● SOURCE EXTRACT:
Lennerz, C., & Schömer, E. (2002). Efficient Distance Computation for Quadratic Curves and Surfaces. In Proceedings of the 2nd Conference on Geometric Modeling and Processing (pp. 60-69). Los Alamitos, CA: IEEE.


Cite as: https://hdl.handle.net/11858/00-001M-0000-000F-2F63-7
Abstract
Virtual prototyping and assembly planning require physically based simulation techniques. In this setting the relevant objects are mostly mechanical parts, designed in CAD-programs. When exported to the prototyping and planning systems, curved parts are approximated by large polygonal models, thus confronting the simulation algorithms with high complexity. Algorithms for collision detection in particular are a bottleneck of efficiency and suffer from accuracy and robustness problems. To overcome these problems, our algorithm directly operates on the original CAD-data. This approach reduces the input complexity and avoids accuracy problems due to approximation errors. We present an efficient algorithm for computing the distance between patches of quadratic surfaces trimmed by quadratic curves. The distance calculation problem is reduced to the problem of solving univariate polynomials of a degree of at most 24. Moreover, we will identify an important subclass for which the degree of the polynomials is bounded by 8.

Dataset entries

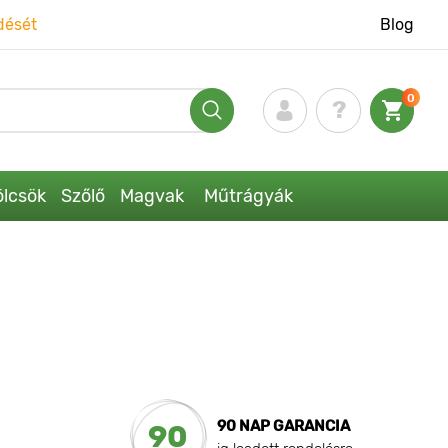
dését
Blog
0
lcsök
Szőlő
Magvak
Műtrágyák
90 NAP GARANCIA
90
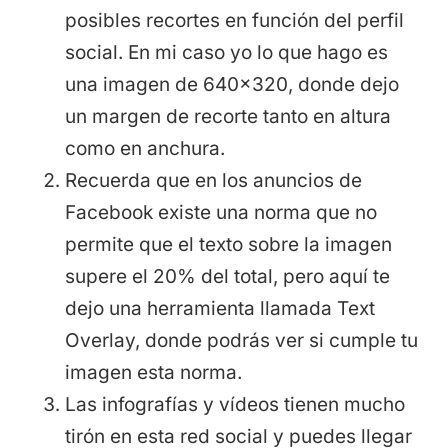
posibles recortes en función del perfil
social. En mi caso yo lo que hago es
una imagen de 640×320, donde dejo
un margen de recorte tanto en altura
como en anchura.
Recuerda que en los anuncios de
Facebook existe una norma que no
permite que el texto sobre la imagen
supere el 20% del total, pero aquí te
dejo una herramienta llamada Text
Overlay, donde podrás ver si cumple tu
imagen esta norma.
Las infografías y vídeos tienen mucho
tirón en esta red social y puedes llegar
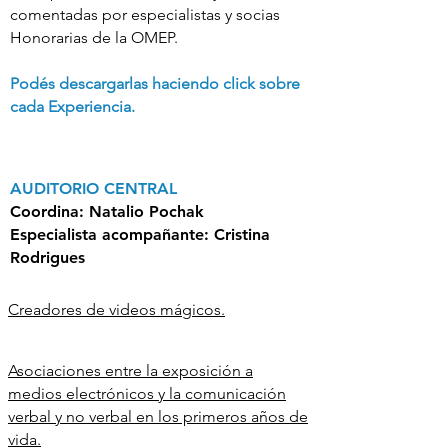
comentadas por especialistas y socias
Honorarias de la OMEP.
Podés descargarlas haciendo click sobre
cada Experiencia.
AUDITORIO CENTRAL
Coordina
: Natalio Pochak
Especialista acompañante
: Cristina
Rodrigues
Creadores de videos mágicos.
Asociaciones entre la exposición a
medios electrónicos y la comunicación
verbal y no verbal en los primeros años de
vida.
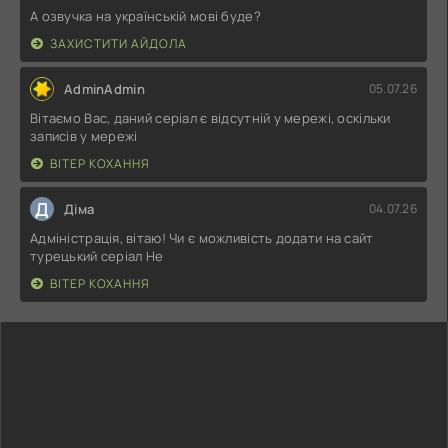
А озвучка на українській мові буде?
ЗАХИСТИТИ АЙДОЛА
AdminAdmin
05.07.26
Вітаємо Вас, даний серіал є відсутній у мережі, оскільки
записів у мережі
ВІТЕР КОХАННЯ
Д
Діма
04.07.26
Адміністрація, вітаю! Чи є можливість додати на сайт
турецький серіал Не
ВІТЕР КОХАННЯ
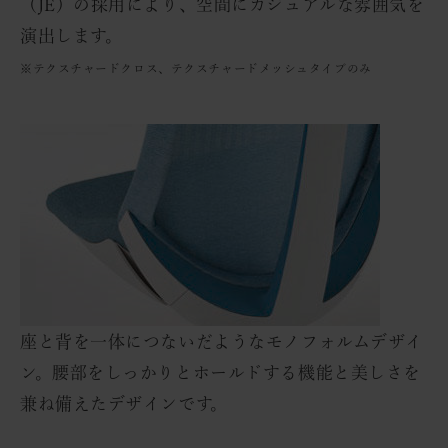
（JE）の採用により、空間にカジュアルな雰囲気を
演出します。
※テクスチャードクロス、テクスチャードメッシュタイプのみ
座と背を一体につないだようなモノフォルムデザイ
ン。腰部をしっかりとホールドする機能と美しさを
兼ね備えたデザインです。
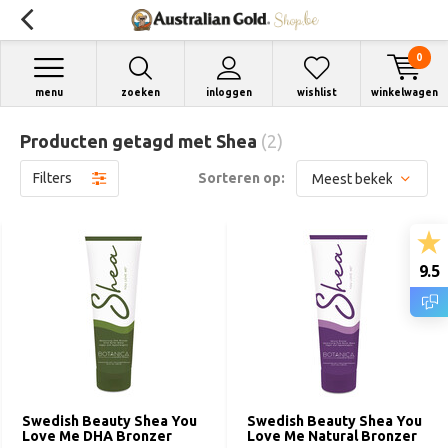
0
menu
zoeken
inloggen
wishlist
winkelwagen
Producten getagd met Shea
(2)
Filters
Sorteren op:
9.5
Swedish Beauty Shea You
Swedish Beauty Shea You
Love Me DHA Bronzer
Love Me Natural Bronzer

--

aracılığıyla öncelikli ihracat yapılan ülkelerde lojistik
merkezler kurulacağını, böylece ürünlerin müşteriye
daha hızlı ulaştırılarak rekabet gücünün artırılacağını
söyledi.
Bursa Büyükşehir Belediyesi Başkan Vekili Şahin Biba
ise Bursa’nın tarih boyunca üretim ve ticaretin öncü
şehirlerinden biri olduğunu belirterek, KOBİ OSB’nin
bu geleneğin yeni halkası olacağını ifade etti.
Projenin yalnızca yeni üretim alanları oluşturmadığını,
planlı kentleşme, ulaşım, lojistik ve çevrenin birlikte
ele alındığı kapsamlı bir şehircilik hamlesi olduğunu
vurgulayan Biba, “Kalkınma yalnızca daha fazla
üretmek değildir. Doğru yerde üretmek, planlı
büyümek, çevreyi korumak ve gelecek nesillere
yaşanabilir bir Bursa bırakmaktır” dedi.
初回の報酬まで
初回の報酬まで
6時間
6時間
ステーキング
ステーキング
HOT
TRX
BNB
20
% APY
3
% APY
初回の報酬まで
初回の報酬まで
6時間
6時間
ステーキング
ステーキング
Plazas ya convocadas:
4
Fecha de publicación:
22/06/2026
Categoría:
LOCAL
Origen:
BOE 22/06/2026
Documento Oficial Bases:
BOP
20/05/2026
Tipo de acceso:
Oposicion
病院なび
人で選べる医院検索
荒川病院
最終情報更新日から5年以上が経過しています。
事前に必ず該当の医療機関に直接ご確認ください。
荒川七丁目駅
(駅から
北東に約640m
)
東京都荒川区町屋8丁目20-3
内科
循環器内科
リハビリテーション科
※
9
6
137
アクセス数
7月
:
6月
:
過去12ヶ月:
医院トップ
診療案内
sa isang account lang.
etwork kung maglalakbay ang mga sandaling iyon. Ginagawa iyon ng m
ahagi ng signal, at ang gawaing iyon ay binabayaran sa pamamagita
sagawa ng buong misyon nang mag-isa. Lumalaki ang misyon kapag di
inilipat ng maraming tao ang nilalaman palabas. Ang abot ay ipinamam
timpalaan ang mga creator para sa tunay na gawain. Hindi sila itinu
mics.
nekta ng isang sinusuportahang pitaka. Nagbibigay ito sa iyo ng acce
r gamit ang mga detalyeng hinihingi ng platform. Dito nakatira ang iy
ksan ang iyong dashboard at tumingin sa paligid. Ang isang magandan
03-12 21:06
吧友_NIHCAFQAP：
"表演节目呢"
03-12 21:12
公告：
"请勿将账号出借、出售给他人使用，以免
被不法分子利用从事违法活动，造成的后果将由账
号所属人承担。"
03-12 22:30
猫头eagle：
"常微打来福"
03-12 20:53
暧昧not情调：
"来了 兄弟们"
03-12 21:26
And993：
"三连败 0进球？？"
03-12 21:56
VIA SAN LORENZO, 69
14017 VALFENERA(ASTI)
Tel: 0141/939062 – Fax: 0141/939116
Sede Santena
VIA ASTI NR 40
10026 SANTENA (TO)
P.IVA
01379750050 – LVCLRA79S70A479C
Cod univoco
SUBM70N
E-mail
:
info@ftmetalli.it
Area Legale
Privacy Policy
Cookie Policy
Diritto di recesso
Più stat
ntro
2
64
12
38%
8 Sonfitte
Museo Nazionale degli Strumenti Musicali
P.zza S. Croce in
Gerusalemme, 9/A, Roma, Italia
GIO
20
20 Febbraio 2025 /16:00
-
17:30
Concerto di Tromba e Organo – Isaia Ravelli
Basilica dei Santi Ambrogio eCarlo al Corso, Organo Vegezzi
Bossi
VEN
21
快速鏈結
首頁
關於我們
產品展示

● WHAT TO WORK ON:
1. Tell whether each statement agrees with the source extract, answering yes or no and quoting the words of the extract that decide it. (a) The algorithm works directly on the original CAD data. (b) In every case, the polynomials to be solved have a degree of at most 8. (c) Collision detection algorithms are called a bottleneck of efficiency.
2. Rewrite the stretch of the source extract from "Lennerz, C., &" through "Alamitos, CA: IEEE.", putting "Transactions" in place of "Proceedings".

● RESPONSES BY TASK:
1.
(a) Yes: "our algorithm directly operates on the original CAD-data."
(b) No: "The distance calculation problem is reduced to the problem of solving univariate polynomials of a degree of at most 24."
(c) Yes: "Algorithms for collision detection in particular are a bottleneck of efficiency"

2.
Lennerz, C., & Schömer, E. (2002). Efficient Distance Computation for Quadratic Curves and Surfaces. In Transactions of the 2nd Conference on Geometric Modeling and Processing (pp. 60-69). Los Alamitos, CA: IEEE.